**Work to complete:**
The word "First" occurs in some lines of the data. Return each such line.

Plain-text document sources:

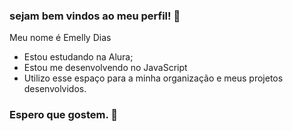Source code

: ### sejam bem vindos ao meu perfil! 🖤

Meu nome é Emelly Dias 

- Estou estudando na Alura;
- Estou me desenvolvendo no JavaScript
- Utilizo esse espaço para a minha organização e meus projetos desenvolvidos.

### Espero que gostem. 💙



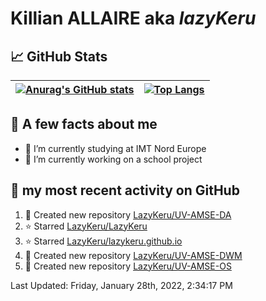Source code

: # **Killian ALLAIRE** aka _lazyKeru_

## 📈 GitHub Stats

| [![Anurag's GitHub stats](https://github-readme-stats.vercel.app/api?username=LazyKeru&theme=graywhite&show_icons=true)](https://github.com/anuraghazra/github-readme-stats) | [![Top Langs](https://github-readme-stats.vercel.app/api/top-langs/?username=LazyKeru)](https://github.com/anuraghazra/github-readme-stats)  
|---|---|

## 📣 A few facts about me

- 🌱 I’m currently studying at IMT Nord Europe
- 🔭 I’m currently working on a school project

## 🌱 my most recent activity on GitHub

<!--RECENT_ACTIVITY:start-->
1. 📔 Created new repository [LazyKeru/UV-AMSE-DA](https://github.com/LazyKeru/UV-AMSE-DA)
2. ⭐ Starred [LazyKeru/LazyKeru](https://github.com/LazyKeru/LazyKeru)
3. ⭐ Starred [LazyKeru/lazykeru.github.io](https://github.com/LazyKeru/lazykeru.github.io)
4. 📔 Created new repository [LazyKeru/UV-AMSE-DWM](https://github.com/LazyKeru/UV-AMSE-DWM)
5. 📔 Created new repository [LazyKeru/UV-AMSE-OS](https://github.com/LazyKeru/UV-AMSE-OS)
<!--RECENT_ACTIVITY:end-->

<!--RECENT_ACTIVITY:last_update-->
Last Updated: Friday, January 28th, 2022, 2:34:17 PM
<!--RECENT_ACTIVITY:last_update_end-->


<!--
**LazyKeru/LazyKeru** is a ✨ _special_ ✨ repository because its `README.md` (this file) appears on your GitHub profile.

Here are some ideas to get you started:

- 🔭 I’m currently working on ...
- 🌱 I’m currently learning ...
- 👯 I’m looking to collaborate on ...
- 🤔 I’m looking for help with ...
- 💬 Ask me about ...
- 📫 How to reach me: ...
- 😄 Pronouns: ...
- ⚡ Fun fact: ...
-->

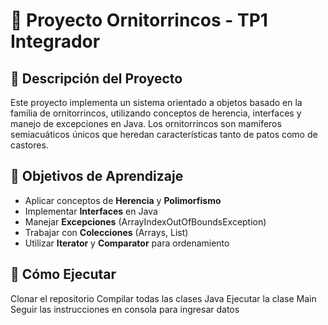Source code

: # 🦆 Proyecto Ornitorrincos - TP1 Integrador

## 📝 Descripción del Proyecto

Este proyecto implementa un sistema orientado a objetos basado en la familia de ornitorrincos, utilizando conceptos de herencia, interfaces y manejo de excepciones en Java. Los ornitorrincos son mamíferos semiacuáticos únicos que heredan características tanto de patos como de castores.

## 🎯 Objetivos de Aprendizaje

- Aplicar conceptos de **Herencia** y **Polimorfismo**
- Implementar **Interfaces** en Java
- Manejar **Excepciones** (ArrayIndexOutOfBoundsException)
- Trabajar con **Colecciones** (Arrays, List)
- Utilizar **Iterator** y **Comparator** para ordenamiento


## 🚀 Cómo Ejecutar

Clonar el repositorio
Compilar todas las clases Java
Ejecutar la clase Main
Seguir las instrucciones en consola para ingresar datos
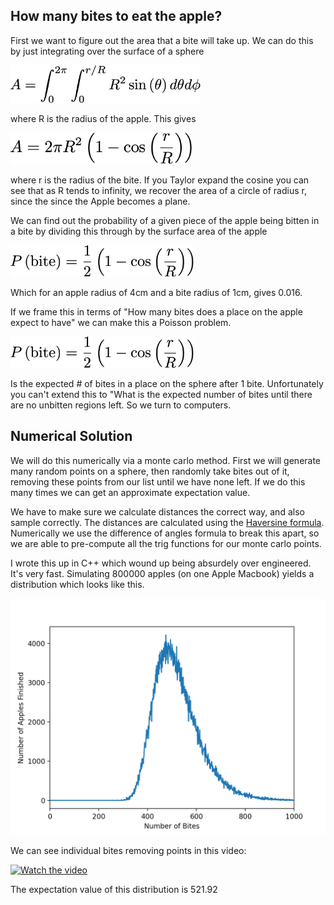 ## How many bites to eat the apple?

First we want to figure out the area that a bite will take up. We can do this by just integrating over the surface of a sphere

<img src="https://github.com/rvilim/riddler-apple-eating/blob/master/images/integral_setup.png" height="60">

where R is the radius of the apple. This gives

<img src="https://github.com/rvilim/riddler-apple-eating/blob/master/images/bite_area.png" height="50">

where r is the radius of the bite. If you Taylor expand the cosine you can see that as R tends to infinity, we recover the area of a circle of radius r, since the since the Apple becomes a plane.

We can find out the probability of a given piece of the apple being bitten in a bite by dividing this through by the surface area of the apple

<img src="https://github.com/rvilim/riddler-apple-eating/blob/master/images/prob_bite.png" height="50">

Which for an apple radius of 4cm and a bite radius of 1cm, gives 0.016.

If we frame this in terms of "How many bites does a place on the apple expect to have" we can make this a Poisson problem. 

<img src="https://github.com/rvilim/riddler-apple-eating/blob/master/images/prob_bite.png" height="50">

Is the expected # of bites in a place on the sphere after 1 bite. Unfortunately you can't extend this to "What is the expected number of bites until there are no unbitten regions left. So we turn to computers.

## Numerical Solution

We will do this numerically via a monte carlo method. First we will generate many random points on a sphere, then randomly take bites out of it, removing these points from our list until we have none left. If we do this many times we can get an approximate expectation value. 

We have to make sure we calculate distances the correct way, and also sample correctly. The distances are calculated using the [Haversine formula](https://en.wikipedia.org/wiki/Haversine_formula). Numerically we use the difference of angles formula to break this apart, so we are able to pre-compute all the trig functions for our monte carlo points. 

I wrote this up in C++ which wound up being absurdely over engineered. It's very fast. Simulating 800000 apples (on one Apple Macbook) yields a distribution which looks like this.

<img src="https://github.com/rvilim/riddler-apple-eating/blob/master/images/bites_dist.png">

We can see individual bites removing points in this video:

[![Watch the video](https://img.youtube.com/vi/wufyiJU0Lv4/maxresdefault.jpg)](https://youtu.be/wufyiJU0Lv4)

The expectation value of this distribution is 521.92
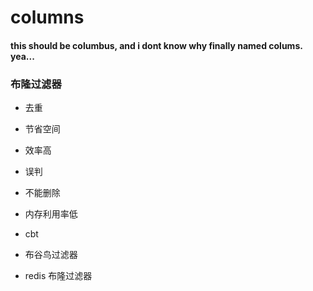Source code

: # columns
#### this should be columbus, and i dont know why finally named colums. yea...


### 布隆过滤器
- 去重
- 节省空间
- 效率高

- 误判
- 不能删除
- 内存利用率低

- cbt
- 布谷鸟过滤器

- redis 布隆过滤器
--
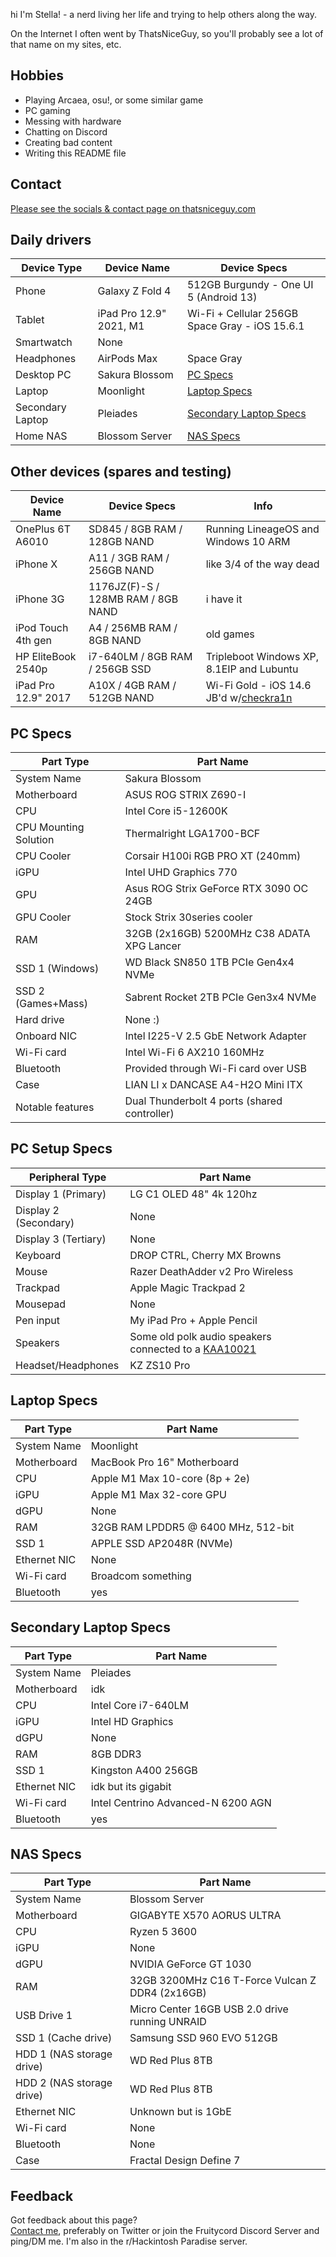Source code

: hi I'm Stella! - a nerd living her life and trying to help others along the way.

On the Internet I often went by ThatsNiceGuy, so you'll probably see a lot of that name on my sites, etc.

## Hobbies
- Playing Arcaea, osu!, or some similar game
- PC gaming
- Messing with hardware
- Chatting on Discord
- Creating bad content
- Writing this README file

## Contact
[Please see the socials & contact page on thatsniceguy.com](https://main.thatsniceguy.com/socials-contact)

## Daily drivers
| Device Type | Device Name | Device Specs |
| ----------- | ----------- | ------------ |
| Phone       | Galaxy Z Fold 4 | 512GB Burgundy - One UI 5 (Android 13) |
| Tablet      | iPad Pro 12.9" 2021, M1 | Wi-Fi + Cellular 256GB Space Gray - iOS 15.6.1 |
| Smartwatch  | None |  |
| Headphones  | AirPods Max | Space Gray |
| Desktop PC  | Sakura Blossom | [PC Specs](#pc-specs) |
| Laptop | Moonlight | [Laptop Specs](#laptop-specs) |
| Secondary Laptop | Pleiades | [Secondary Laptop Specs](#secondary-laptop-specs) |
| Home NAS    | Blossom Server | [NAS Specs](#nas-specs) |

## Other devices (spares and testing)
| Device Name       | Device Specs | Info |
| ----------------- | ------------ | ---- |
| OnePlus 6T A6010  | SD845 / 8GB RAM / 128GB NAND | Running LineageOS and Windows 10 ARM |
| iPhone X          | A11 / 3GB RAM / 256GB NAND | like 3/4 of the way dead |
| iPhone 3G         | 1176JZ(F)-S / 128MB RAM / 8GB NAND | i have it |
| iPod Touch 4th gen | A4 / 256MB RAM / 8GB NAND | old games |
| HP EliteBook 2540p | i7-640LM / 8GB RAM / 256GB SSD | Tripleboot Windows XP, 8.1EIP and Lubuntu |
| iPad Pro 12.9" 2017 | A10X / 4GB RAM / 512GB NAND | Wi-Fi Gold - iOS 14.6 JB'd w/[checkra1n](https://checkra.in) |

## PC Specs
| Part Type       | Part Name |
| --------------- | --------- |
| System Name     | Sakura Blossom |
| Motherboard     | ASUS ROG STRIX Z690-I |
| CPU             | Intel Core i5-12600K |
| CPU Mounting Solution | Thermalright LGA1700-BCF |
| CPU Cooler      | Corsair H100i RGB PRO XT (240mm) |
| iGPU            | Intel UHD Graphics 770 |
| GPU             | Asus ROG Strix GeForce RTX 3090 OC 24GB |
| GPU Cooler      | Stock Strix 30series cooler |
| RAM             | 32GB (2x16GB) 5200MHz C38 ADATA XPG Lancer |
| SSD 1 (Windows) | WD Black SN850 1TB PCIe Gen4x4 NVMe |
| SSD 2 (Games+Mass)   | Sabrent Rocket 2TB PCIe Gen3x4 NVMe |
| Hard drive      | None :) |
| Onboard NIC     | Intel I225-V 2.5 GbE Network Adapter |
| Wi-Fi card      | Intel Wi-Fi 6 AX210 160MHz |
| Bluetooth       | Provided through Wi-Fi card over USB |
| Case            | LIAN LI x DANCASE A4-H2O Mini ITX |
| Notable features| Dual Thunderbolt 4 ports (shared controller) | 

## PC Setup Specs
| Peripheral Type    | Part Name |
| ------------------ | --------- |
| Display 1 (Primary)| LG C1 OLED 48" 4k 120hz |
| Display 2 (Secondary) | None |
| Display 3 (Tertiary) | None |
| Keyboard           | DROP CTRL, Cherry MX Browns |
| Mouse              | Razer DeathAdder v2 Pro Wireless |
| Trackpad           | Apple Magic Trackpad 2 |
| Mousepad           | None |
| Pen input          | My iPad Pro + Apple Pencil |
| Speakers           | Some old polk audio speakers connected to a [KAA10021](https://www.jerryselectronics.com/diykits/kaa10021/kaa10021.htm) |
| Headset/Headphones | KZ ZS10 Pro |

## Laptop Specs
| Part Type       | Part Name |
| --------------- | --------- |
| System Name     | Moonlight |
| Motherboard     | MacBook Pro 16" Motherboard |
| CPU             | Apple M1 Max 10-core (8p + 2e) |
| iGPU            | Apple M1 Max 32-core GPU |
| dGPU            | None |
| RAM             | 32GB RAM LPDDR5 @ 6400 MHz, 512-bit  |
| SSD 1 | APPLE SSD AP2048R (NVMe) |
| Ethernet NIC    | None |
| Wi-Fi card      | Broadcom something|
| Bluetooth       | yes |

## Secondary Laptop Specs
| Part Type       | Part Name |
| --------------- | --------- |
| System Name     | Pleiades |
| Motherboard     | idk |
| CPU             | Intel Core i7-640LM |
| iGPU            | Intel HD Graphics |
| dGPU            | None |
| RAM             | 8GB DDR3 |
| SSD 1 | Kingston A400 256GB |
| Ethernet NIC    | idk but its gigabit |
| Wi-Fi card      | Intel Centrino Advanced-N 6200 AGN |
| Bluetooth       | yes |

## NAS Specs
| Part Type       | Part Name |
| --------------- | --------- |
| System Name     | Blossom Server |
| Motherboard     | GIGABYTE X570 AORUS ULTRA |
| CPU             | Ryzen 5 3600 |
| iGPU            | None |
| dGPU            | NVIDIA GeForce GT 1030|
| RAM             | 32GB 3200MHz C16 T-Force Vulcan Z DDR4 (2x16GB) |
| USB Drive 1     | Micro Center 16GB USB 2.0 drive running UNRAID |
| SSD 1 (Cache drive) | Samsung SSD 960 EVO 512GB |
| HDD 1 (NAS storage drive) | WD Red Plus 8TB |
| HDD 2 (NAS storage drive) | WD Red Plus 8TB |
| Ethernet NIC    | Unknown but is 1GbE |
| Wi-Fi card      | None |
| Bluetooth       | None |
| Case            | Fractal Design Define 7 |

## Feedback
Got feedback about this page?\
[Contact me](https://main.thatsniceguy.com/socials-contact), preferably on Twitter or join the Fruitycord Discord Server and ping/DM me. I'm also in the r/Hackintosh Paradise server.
--
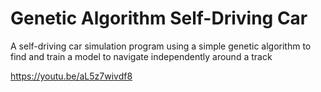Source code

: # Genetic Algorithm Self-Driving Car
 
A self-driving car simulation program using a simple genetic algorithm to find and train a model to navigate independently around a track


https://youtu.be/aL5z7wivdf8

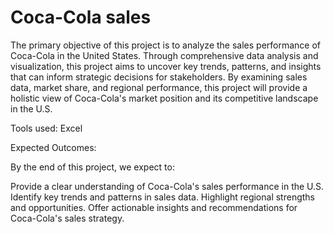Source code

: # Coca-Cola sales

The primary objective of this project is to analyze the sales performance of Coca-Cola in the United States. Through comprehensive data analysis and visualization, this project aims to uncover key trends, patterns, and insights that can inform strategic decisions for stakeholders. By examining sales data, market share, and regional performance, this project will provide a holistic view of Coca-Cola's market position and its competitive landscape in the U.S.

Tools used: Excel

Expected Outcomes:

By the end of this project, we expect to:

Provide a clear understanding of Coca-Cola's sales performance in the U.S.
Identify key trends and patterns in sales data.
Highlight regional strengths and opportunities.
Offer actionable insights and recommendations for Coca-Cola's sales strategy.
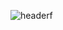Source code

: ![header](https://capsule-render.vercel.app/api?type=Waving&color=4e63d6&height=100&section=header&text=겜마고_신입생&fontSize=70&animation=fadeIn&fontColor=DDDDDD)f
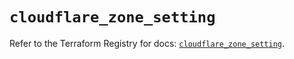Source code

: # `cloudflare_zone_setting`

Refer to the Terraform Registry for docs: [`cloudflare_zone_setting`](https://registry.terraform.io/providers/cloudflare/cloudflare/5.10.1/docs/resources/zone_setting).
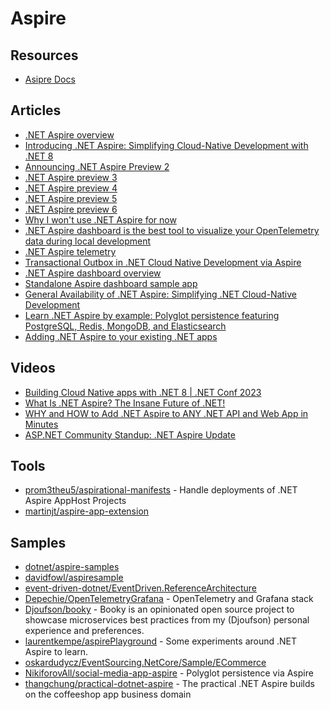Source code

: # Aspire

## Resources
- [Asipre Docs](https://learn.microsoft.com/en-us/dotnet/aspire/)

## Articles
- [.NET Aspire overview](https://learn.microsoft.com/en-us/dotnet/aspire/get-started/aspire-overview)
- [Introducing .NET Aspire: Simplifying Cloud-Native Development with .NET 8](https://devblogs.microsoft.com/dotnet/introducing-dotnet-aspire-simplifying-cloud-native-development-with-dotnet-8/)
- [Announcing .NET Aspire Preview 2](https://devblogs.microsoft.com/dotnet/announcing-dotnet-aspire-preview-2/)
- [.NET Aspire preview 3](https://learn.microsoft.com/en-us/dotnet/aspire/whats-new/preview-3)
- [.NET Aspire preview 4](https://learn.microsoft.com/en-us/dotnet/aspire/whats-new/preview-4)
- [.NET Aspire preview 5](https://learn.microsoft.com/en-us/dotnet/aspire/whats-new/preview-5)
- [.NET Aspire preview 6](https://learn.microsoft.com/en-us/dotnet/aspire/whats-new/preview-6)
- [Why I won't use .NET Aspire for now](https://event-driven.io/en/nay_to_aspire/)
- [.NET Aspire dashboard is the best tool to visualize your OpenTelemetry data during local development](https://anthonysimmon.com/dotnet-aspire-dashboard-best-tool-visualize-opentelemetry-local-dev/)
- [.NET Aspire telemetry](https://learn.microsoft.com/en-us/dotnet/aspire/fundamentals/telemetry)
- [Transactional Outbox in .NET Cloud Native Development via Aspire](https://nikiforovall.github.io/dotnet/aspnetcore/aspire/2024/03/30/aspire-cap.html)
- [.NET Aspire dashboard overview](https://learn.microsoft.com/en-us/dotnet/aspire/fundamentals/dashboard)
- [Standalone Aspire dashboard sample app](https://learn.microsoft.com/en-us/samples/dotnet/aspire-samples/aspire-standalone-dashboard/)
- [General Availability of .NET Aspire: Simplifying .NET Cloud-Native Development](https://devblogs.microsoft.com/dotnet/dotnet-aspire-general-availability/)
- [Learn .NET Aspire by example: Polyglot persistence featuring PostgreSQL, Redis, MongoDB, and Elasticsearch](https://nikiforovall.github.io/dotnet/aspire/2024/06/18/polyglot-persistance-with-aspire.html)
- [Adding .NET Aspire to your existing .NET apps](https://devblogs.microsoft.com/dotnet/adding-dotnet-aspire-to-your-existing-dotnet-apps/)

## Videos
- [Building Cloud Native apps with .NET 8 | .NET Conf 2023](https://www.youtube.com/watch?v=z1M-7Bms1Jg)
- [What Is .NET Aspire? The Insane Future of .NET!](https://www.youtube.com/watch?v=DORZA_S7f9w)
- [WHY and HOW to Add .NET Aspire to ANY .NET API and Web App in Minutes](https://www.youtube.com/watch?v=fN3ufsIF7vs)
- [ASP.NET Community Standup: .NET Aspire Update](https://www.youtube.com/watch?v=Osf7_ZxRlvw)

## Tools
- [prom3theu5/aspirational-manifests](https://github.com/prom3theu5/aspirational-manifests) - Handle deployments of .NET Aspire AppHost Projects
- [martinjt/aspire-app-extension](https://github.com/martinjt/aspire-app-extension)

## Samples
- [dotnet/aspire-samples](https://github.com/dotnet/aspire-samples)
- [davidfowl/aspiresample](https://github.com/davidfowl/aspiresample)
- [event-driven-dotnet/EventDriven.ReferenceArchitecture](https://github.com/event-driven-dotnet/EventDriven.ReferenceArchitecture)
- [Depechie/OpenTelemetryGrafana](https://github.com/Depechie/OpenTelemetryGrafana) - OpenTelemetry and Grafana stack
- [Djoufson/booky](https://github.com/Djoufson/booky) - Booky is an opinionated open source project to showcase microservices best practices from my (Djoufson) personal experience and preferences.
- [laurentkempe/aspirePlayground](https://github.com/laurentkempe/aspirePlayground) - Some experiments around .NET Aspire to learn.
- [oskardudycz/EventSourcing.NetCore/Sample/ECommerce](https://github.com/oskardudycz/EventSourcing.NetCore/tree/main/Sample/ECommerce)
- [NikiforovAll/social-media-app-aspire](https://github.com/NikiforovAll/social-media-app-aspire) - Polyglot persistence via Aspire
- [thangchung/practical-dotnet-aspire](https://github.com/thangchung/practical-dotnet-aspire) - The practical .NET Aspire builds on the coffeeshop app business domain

**Written solution:**
First we want to figure out the area that a bite will take up. We can do this by just integrating over the surface of a sphere
We will do this numerically via a monte carlo method. First we will generate many random points on a sphere, then randomly take bites out of it, removing these points from our list until we have none left. If we do this many times we can get an approximate expectation value. 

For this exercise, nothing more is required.